Dataset records
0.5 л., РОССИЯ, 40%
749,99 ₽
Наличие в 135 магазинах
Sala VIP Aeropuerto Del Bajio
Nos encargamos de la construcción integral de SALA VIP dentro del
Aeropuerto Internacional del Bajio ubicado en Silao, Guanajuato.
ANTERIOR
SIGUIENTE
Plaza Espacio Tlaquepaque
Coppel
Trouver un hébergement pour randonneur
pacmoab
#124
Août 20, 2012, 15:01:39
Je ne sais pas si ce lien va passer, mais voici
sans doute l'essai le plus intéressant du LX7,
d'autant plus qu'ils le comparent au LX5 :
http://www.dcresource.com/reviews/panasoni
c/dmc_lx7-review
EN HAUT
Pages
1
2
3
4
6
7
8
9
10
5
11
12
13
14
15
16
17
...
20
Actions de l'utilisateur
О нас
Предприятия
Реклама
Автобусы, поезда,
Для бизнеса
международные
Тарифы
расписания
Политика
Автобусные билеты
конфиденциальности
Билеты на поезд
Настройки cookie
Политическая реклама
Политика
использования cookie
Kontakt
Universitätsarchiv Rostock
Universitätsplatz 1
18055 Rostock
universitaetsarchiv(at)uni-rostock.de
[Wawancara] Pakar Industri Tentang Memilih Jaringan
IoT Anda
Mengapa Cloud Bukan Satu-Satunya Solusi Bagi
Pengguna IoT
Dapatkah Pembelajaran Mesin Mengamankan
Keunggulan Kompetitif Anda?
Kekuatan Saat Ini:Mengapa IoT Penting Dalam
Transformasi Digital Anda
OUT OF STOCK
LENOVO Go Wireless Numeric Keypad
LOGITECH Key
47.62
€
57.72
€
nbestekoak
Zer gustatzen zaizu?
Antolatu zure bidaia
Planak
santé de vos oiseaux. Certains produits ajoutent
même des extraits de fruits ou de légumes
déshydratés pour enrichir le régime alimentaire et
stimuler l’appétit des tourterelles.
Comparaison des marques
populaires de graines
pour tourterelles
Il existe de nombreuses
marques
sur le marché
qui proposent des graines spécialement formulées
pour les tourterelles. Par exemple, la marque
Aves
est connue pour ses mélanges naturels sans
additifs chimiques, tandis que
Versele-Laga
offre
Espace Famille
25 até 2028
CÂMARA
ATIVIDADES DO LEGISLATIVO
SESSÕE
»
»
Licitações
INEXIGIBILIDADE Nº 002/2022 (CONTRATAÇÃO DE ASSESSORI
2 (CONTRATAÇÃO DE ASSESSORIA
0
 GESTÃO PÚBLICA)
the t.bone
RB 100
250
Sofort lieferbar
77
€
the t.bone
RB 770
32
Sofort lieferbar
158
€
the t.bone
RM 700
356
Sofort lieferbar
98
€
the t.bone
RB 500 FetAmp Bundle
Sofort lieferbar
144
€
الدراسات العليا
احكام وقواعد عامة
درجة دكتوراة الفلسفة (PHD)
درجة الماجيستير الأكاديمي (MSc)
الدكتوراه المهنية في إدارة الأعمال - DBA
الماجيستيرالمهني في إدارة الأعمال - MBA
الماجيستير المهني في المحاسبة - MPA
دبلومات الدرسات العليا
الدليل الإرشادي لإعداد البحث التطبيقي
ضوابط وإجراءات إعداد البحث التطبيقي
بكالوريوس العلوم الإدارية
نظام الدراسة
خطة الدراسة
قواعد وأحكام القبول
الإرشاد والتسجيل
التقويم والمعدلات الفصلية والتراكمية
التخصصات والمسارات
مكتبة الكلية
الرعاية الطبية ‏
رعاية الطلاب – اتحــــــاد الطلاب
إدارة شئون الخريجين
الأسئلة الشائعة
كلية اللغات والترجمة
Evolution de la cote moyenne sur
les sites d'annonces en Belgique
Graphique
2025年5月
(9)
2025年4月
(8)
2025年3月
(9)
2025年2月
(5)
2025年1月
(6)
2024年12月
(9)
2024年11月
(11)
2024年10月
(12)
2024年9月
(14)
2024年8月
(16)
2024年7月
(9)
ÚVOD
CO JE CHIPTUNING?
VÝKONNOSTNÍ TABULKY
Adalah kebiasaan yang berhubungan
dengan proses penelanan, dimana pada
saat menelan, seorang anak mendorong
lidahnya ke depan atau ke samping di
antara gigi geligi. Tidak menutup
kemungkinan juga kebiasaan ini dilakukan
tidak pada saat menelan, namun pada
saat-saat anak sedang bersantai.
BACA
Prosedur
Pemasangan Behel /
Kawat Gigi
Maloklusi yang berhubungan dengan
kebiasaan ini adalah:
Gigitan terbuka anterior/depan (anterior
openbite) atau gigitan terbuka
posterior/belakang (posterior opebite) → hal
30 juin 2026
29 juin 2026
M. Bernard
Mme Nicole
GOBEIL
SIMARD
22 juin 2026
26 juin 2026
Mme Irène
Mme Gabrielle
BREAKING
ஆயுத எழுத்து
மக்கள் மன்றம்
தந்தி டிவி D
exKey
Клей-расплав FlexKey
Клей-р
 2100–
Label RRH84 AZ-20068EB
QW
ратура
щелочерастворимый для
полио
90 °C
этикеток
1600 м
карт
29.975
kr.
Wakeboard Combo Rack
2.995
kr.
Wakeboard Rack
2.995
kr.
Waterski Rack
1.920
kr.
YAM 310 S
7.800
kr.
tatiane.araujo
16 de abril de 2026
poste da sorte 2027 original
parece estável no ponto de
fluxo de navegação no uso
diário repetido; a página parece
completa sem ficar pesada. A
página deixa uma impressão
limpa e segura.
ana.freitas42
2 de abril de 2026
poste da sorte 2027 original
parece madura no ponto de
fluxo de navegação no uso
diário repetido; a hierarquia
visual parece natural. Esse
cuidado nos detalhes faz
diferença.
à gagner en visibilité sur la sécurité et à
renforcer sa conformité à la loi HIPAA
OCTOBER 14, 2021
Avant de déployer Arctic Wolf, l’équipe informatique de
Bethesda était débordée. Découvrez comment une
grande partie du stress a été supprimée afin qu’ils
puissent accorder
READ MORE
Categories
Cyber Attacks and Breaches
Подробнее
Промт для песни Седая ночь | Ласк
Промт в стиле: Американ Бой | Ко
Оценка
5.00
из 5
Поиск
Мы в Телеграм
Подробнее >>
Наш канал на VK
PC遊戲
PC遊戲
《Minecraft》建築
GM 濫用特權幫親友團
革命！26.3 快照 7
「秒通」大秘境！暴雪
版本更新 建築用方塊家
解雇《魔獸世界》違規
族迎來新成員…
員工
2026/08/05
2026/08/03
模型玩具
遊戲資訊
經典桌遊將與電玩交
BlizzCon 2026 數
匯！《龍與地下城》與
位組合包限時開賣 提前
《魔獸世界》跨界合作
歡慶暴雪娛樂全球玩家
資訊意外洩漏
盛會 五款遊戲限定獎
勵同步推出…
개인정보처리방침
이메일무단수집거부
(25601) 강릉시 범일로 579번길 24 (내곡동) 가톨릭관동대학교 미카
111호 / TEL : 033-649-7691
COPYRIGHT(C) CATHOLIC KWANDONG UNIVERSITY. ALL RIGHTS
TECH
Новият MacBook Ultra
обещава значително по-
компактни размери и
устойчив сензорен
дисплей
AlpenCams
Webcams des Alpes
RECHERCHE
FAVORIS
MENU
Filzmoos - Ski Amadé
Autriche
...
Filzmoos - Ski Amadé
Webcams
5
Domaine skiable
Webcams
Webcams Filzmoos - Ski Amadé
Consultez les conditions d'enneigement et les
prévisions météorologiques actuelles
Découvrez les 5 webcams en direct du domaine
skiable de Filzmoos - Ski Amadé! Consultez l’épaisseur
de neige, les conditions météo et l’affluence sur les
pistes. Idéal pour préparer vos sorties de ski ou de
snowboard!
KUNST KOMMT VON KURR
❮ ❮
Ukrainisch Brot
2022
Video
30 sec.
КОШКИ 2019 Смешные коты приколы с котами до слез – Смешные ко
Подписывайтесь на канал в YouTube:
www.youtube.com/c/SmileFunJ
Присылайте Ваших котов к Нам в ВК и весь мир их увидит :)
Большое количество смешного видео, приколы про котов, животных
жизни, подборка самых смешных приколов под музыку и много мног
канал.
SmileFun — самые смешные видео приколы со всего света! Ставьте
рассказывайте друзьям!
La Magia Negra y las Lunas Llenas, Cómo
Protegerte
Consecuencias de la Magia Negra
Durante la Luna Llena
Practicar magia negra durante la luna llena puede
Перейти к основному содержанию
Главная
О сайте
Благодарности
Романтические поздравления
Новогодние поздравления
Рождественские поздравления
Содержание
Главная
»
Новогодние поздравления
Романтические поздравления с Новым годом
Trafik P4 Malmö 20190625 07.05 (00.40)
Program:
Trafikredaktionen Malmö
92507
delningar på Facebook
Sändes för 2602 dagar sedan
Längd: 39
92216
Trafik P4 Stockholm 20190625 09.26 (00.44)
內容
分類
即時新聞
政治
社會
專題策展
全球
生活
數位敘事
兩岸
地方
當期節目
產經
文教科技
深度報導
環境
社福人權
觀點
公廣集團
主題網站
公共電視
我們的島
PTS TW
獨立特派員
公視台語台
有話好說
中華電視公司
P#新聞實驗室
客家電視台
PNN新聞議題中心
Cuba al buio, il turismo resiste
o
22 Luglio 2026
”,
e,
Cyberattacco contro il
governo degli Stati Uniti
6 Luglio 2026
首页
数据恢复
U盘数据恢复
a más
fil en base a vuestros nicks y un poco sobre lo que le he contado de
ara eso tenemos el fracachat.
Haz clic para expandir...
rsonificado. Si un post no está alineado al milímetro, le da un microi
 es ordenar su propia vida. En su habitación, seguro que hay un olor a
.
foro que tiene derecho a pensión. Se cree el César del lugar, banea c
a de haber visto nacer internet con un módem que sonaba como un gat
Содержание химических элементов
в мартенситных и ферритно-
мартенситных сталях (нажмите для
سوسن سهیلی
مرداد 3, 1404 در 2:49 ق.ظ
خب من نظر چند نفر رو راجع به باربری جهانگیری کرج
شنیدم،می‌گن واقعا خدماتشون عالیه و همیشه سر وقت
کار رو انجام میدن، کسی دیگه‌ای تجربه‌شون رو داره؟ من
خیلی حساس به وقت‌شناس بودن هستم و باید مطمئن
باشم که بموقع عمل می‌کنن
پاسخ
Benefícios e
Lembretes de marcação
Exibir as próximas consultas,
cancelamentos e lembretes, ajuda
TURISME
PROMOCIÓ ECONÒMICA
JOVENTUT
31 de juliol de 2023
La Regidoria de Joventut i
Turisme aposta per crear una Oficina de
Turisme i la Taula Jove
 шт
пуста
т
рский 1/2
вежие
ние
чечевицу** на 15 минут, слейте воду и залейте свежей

**What you are asked to do**
What is needed is every line of the records above that contains the word "menelan".

**Result**
saat menelan, seorang anak mendorong
tidak pada saat menelan, namun pada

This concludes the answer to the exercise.